Abstract
Purpose :
Dipeptidyl-peptidase 4 inhibitors (DPP-4i) are newer medications used to treat type 2 diabetes mellitus (T2DM), but there are limited studies on the association between DPP-4i use and proliferative diabetic retinopathy (PDR) development. The objective of our study was to compare the PDR development among patients who had used DPP-4i versus those who had not used DPP-4i prior to PDR diagnosis.
Methods :
Medical records of patients with diabetes evaluated at the University of Wisconsin between 2010-2022 were reviewed. Patients were excluded from the analysis if they were not diagnosed with T2DM, had missing HbA1c values, or if records contained less than 6 months of observation time before a diagnosis of PDR, and were censored when they received treatments other than DPP-4i. The hazard ratio associated with DPP-4i treatment, diabetic macular edema (DME) diagnosis, and HbA1c were modeled with separate hazard ratios as a variable of time since diagnosis of T2DM, categorized as very early (≤ 3 years), early (>3 to <6 years), mid (>6 to <12 years), and late (>12 to 25 years). A p-value ≤0.05 was considered statistically significant.
Results :
16,111 participants were included in the study: 1,405 were using DPP-4i prior to the first PDR diagnosis and 14,706 were never on DPP-4i or were given DPP-4i after a diagnosis of PDR. Participants were 50.0% male, 81.9% white non-Hispanic, average T2DM duration of 8.3 ± 5.95 years, with mean HbA1c of 7.0 ± 1.26%.

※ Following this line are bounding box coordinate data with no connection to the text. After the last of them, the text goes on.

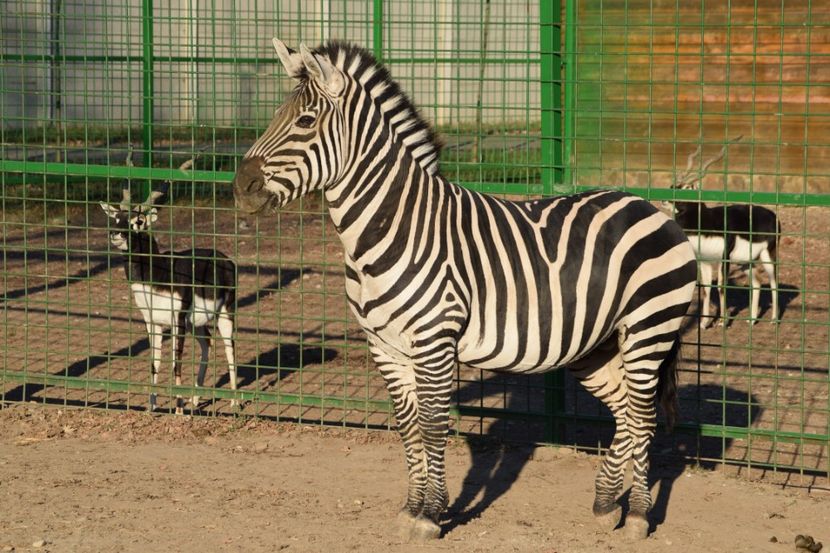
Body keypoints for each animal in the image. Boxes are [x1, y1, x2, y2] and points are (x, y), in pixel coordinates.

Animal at [236, 41, 704, 540]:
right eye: (277, 115)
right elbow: (408, 426)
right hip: (595, 345)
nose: (239, 187)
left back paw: (637, 516)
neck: (393, 228)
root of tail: (650, 206)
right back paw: (604, 504)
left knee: (644, 416)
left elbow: (433, 424)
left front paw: (430, 516)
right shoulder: (385, 346)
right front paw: (411, 508)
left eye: (305, 121)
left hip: (649, 329)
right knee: (625, 413)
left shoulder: (433, 339)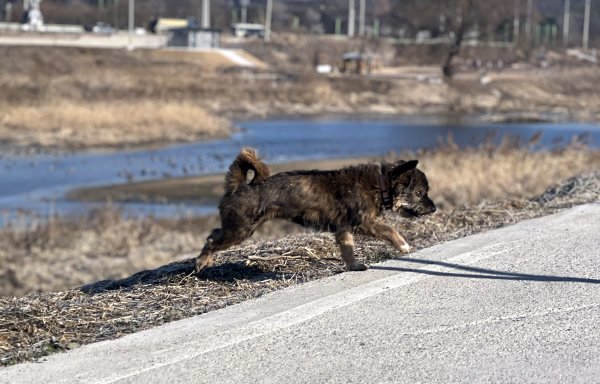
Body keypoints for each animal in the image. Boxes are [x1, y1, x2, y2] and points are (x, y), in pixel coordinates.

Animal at [197, 148, 436, 272]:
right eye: (420, 193)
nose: (434, 208)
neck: (380, 183)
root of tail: (239, 186)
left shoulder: (344, 229)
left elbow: (348, 250)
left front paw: (354, 265)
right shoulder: (363, 223)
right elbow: (390, 230)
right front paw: (403, 245)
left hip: (237, 228)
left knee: (213, 234)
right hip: (240, 230)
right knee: (211, 240)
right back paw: (201, 262)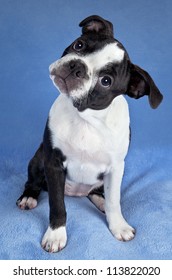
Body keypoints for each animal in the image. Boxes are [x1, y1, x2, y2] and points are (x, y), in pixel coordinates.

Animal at [16, 14, 163, 252]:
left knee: (100, 193)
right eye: (79, 45)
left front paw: (118, 225)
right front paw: (56, 235)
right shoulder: (53, 163)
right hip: (38, 159)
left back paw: (101, 202)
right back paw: (28, 197)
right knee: (33, 182)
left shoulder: (116, 167)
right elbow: (57, 204)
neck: (86, 119)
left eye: (106, 81)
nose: (77, 66)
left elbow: (114, 200)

For patients with a duration of diagnosis of T2DM (≤ 3 years), DPP-4i use was associated with a hazard ratio of 4.43 (CI= 1.89 to 10.3; p= 0.0006) for PDR development after controlling for Hba1c level, diabetic retinopathy (DR) and DME status, age of T2DM diagnosis, sex, race and ethnicity. For all other time periods (>3 years duration of diagnosis of T2DM), DPP-4i use was not significantly associated with a higher hazard of PDR development. In all time periods, DME development was associated with a lower hazard of PDR development, while non-proliferative DR and HbA1c were associated with a higher hazard of PDR development.
Conclusions :
With a shorter duration of diagnosis of T2DM, the use of DPP-4i was associated with an increased hazard of PDR development, but for the longer duration of diagnosis of T2DM, the association is not significant. In periods greater than 3 years, DME diagnosis was associated with a lower hazard of PDR development.
This abstract was presented at the 2024 ARVO Annual Meeting, held in Seattle, WA, May 5-9, 2024.